-- Action item --
Retype all of the listing exactly, passing over any picture you find.

-- Task material --
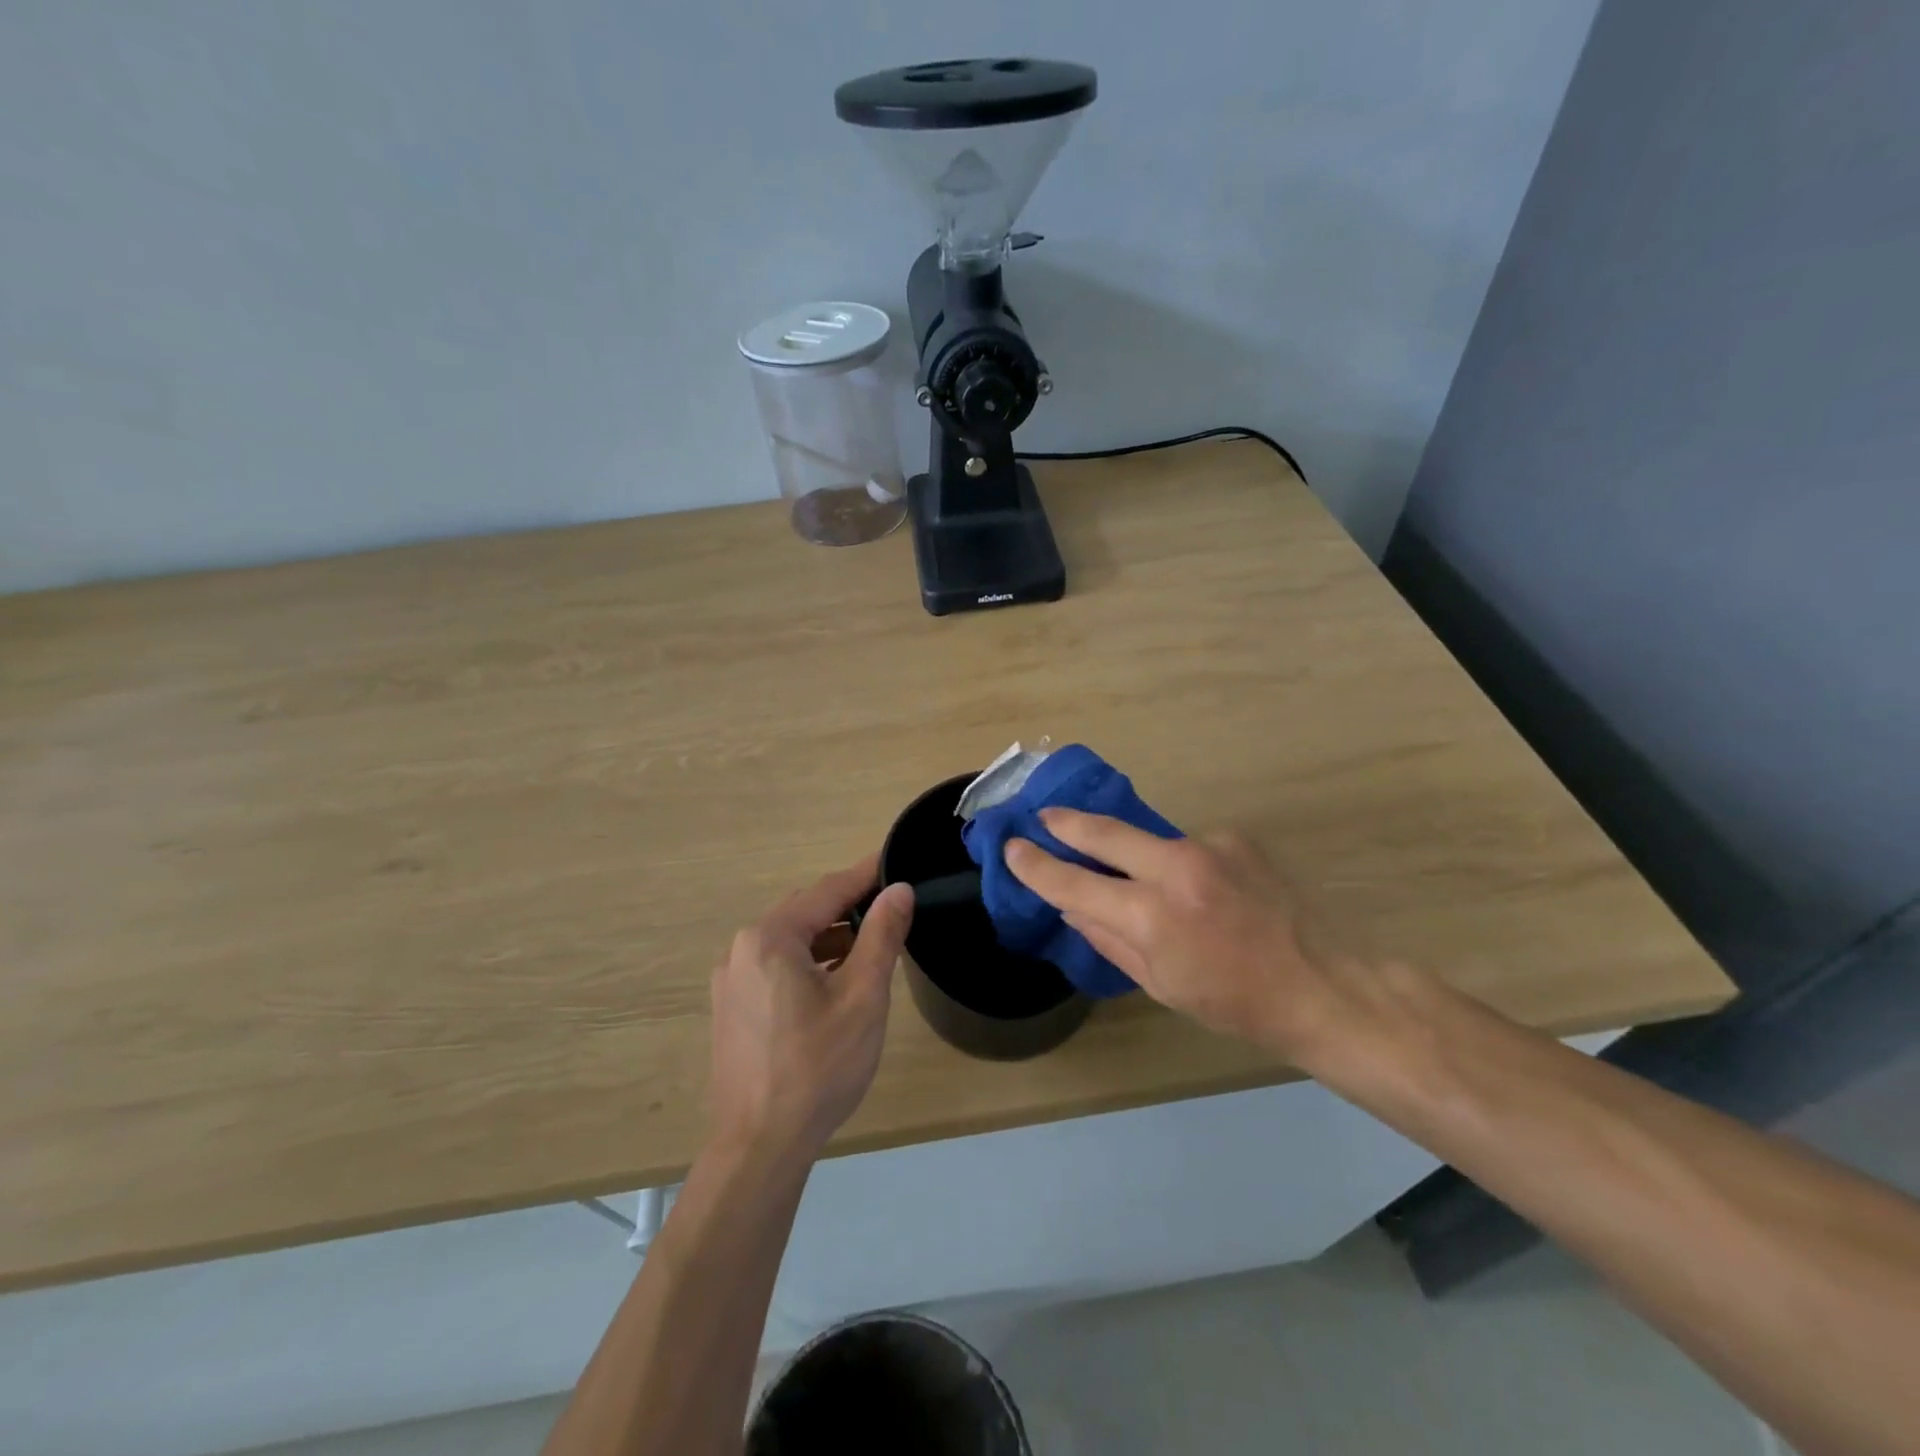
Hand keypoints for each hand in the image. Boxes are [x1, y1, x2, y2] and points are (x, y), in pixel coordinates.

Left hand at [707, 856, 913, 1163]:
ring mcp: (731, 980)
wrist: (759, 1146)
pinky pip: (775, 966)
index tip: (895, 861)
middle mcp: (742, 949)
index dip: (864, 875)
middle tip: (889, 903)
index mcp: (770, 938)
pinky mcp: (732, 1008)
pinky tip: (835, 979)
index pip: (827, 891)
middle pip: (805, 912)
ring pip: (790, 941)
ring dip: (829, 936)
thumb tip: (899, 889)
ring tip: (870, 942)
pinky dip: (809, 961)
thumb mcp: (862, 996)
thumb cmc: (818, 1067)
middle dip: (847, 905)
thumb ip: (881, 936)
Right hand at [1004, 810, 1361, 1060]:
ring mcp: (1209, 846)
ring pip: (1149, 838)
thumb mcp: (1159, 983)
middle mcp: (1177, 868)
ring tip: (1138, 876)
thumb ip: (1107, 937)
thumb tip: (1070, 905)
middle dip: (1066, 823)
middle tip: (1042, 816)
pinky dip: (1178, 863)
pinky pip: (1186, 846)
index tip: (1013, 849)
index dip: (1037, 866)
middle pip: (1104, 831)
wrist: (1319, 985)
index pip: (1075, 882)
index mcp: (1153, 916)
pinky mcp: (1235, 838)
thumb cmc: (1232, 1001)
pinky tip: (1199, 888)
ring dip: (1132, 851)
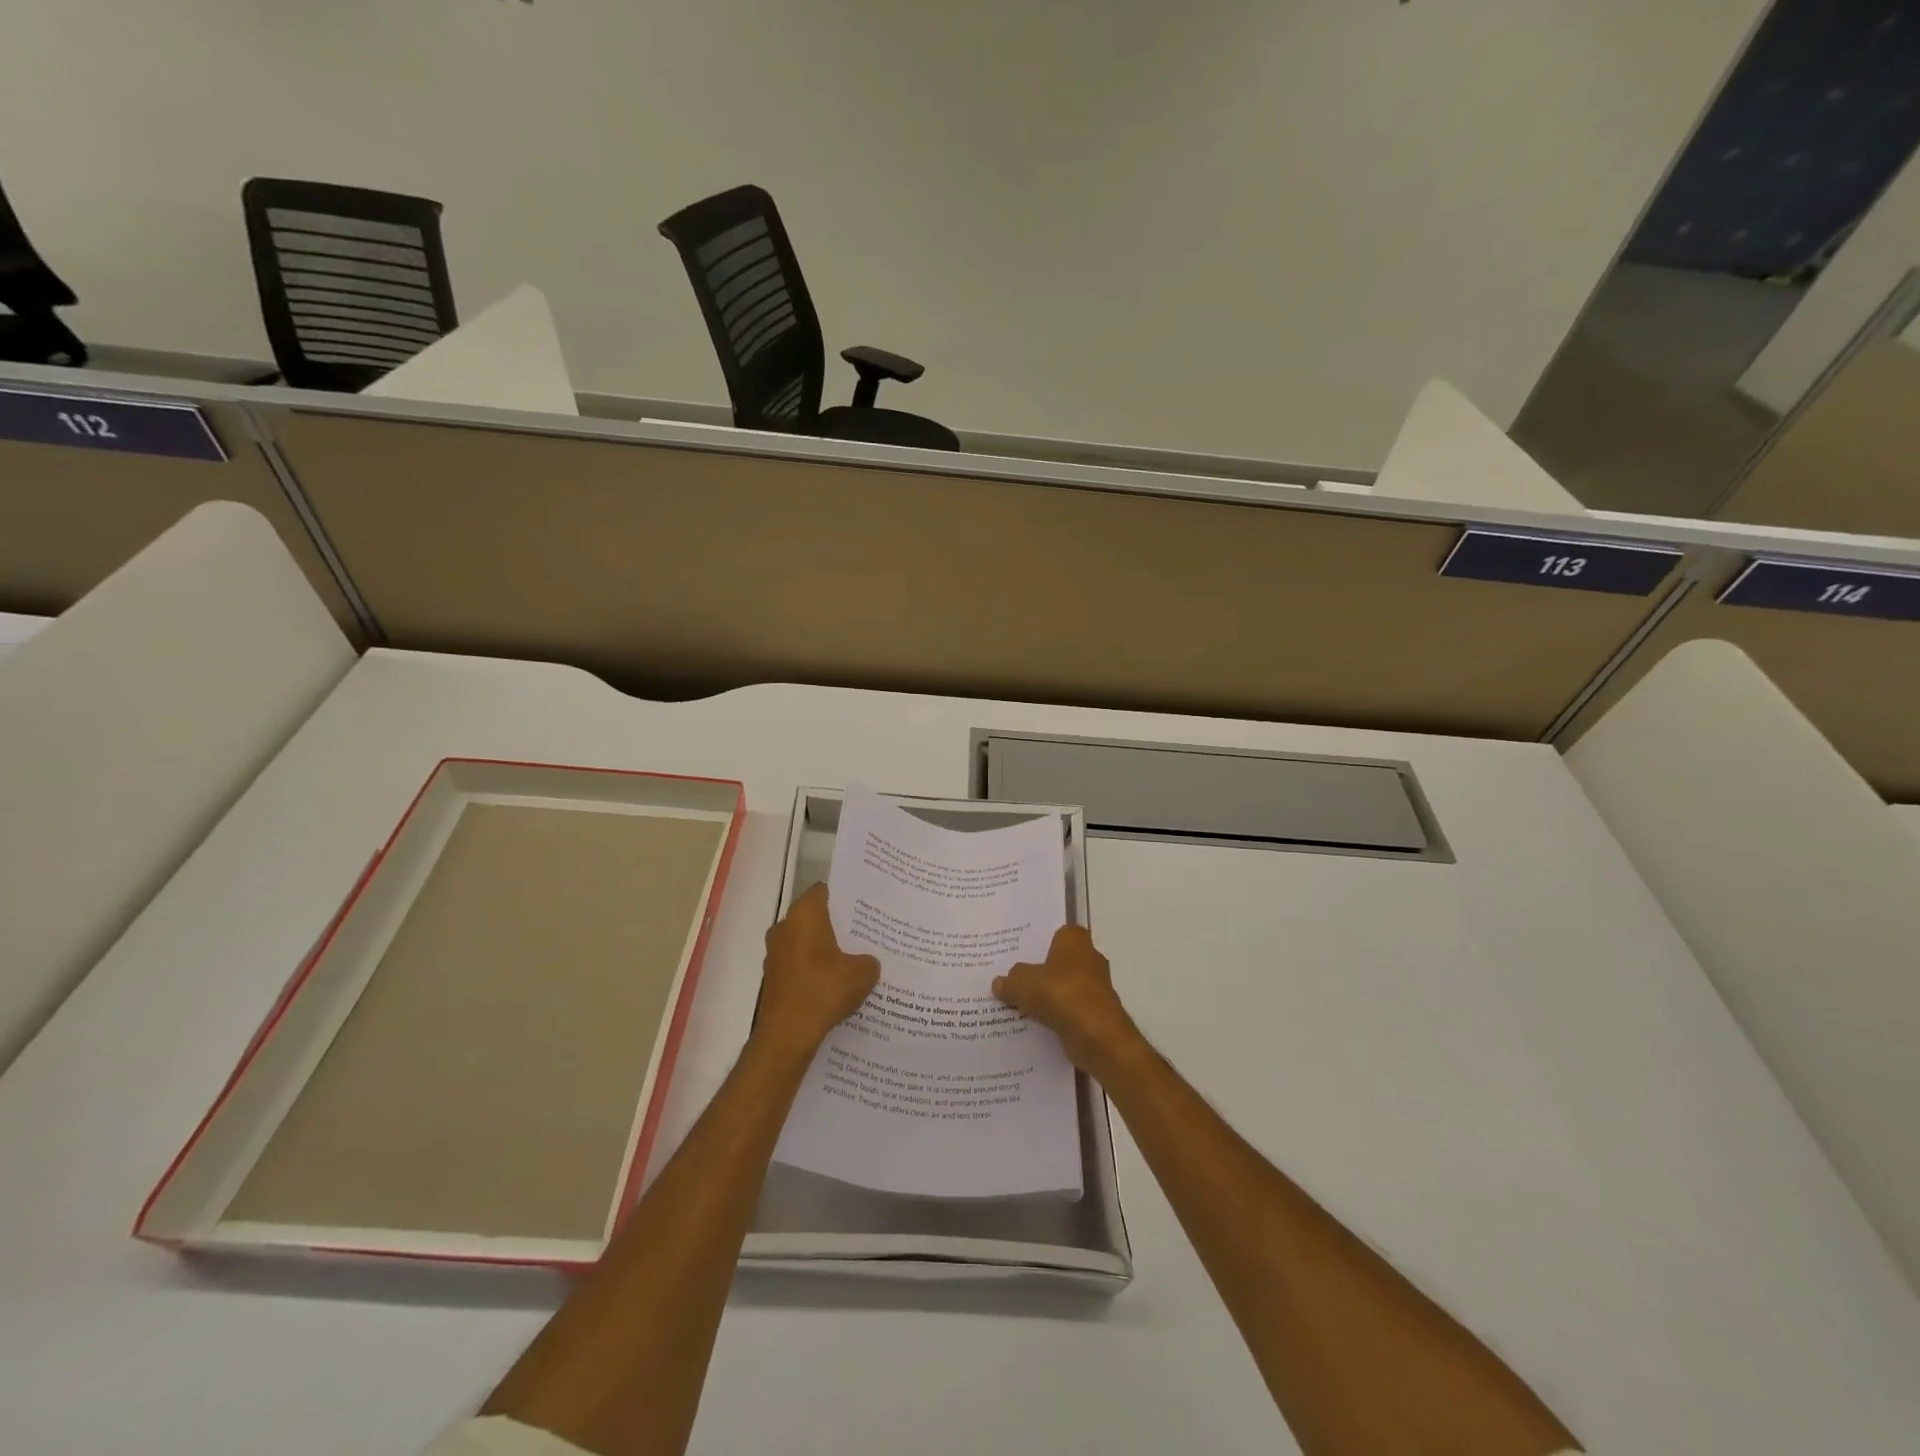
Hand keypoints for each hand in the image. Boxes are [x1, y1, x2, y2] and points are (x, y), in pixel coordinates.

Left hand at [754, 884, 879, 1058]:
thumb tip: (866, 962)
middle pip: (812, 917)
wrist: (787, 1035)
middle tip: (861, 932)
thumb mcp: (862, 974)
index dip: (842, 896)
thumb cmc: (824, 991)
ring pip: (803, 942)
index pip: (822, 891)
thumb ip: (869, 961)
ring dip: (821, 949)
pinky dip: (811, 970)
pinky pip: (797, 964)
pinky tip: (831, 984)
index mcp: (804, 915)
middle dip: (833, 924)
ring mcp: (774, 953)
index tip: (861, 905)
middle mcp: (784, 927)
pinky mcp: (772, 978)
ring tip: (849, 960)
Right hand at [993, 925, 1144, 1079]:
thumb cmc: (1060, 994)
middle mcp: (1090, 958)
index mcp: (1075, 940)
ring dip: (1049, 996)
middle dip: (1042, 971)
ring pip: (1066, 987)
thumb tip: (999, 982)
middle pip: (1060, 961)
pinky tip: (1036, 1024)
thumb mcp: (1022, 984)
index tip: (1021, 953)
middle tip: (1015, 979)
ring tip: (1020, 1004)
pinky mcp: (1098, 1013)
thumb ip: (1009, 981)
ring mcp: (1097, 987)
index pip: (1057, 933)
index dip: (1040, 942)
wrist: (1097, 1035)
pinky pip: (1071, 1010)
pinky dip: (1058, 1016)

-- Response area --
Hand keypoints for each hand in the image. Boxes are [x1, y1, x2, y2] and points are (x, y), in pixel coordinates.

Left hand at [707, 856, 913, 1163]:
ring mcp: (731, 980)
wrist: (759, 1146)
pinky pip: (775, 966)
index tip: (895, 861)
middle mcp: (742, 949)
index dip: (864, 875)
middle tip: (889, 903)
index mcp: (770, 938)
pinky mcp: (732, 1008)
pinky tip: (835, 979)
index pip: (827, 891)
middle pip: (805, 912)
ring pip: (790, 941)
ring dip: (829, 936)
thumb tip: (899, 889)
ring tip: (870, 942)
pinky dip: (809, 961)
thumb mcp: (862, 996)
thumb cmc: (818, 1067)
middle dip: (847, 905)
thumb ip: (881, 936)
Right hand at [1004, 810, 1361, 1060]:
ring mcp: (1209, 846)
ring pip: (1149, 838)
thumb mcp: (1159, 983)
middle mcp: (1177, 868)
ring tip: (1138, 876)
thumb ip: (1107, 937)
thumb tip: (1070, 905)
middle dip: (1066, 823)
middle tip: (1042, 816)
pinky dip: (1178, 863)
pinky pip: (1186, 846)
index tip: (1013, 849)
index dip: (1037, 866)
middle pip: (1104, 831)
wrist: (1319, 985)
index pip: (1075, 882)
index mcp: (1153, 916)
pinky mcp: (1235, 838)
thumb cmc: (1232, 1001)
pinky tip: (1199, 888)
ring dip: (1132, 851)
Hand keypoints for each hand in the image. Boxes are [x1, y1, x2, y2] and points are (x, y), in pixel coordinates.

Left hand at [754, 884, 879, 1058]:
thumb tip: (866, 962)
middle pip: (812, 917)
wrist: (787, 1035)
middle tip: (861, 932)
thumb mcp: (862, 974)
index dip: (842, 896)
thumb cmc: (824, 991)
ring pip: (803, 942)
index pip: (822, 891)
thumb ip: (869, 961)
ring dip: (821, 949)
pinky dip: (811, 970)
pinky pip: (797, 964)
pinky tip: (831, 984)
index mcp: (804, 915)
middle dip: (833, 924)
ring mcp: (774, 953)
index tip: (861, 905)
middle mcp: (784, 927)
pinky mcp: (772, 978)
ring tip: (849, 960)
Right hand at [993, 925, 1144, 1079]:
thumb cmc: (1060, 994)
middle mcp: (1090, 958)
index mcp: (1075, 940)
ring dip: (1049, 996)
middle dip: (1042, 971)
ring pip: (1066, 987)
thumb tip: (999, 982)
middle pip: (1060, 961)
pinky tip: (1036, 1024)
thumb mcp: (1022, 984)
index tip: (1021, 953)
middle tip: (1015, 979)
ring tip: (1020, 1004)
pinky mcp: (1098, 1013)
thumb ip: (1009, 981)
ring mcp: (1097, 987)
index pip: (1057, 933)
index dip: (1040, 942)
wrist: (1097, 1035)
pinky pip: (1071, 1010)
pinky dip: (1058, 1016)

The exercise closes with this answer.